Exhibit 5.1
Holland & Knight LLP
2100 Pennsylvania Avenue
Suite 400
Washington, D.C. 20037
December 27, 2000
Dial-Thru International Corporation
700 South Flower
Suite 2950
Los Angeles, California 90017
Re: Dial-Thru International Corporation -- Registration Statement on
Form S-3 (File No. 333-______)
Gentlemen:
We refer to the Registration Statement (the "Registration Statement")

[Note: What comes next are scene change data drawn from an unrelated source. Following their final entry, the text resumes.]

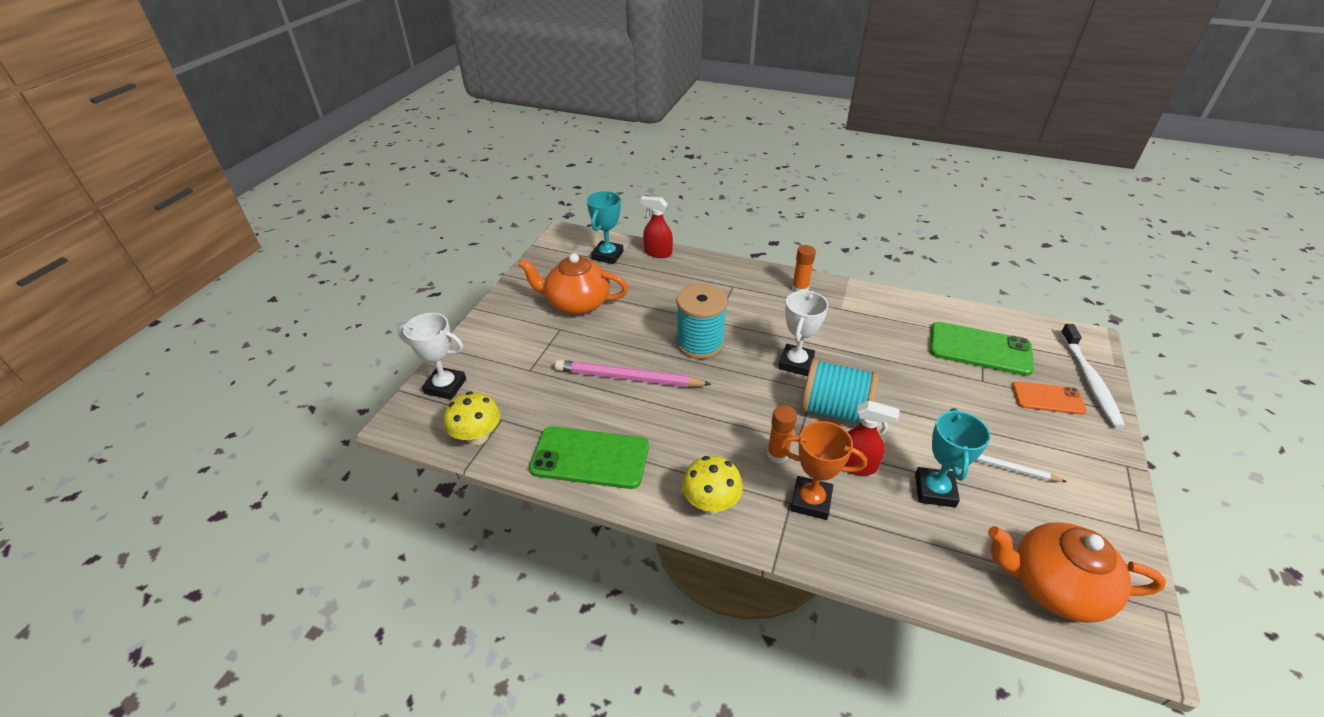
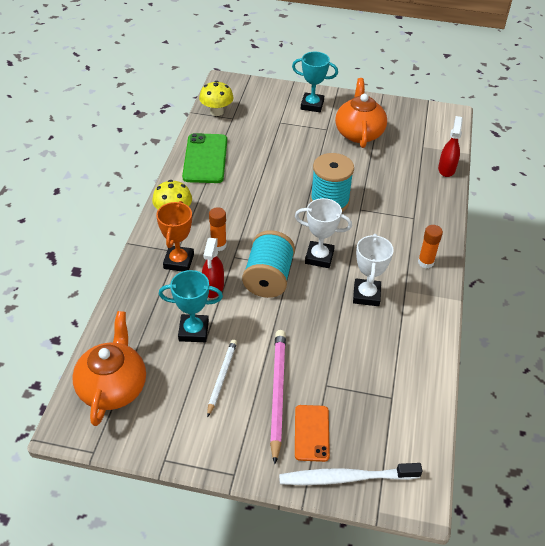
camera: 80 degrees right, 5 degrees up
white trophy [398,313,466,400] -> white trophy moved to [353,234,394,306]
pink pencil [555,360,712,387] -> pink pencil moved to [270,330,286,464]
turquoise trophy [587,191,623,264] -> turquoise trophy moved to [292,52,338,112]
green phone [930,322,1034,376] -> none

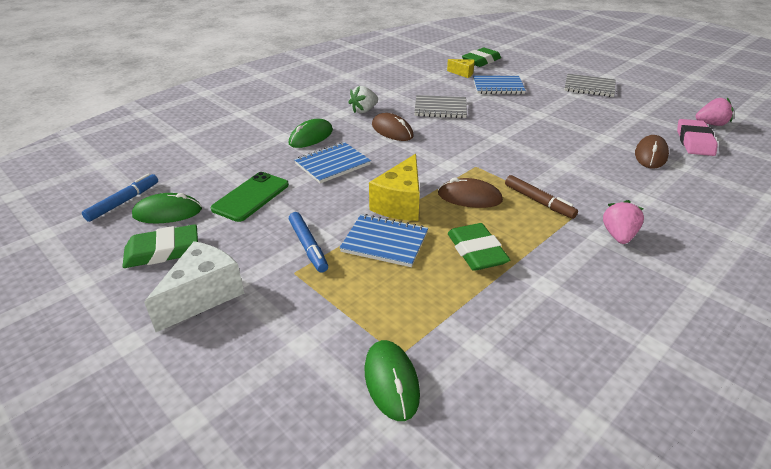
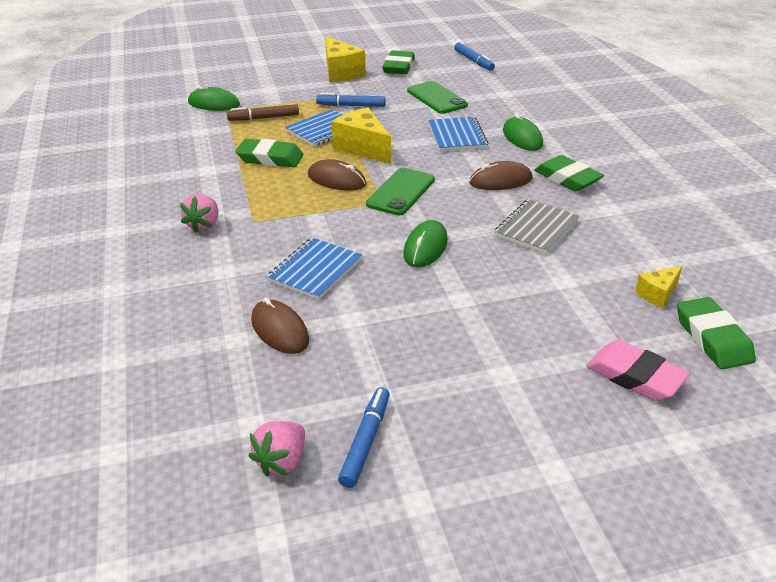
camera: 120 degrees right, 0 degrees up
green mouse [132,193,202,223] -> green mouse moved to [403,220,448,268]
white cheese [144,241,245,332] -> yellow cheese [325,36,366,83]
white strawberry [348,86,378,113] -> green eraser [534,155,604,191]
brown mouse [438,177,503,208] -> brown mouse turned 75 degrees clockwise [308,159,366,191]
blue notebook [473,75,526,94] -> blue notebook moved to [267,237,362,300]
brown marker [505,175,578,219] -> brown marker moved to [227,104,299,121]
grey notebook [564,74,616,97] -> none
pink strawberry [603,200,644,244] -> pink strawberry turned 60 degrees clockwise [180,194,218,233]
pink eraser [677,119,718,156] -> pink eraser moved to [586,340,690,401]
none -> blue marker [338,387,390,488]
none -> green phone [366,168,435,216]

on Form S-3 (File No. 333-______), filed by Dial-Thru International
Corporation (the "Company"), with the Securities and Exchange Commission,
for the purpose of registering under the Securities Act of 1933 an aggregate
of 2,254,285 shares (the "Shares") of the authorized common stock, par
value $.001 per share (the "Common Stock"), of the Company being offered to
the public.
In connection with the foregoing registration, we have acted as counsel
for the Company, and have examined originals, or copies certified to our
satisfaction of all such corporate records of the Company, certificates of
public officials and representatives of the Company, and other documents as
we deemed it necessary to require as a basis for the opinion hereafter
expressed.
Based on the foregoing, and having regard for legal considerations that
we deem relevant, it is our opinion that the Shares, when issued and
delivered in accordance with the terms of the instruments governing their
issuance, will be duly authorized, legally issued, fully paid and
nonassessable.
We hereby consent to the filing of this opinion as Exhibit 5.1 to the
Registration Statement, and to the reference to this firm under the caption
"Legal Matters" in the Registration Statement. In giving such consent, we
do not thereby admit that we are in the category of persons whose consent is
required under Section 7 of the Securities Act.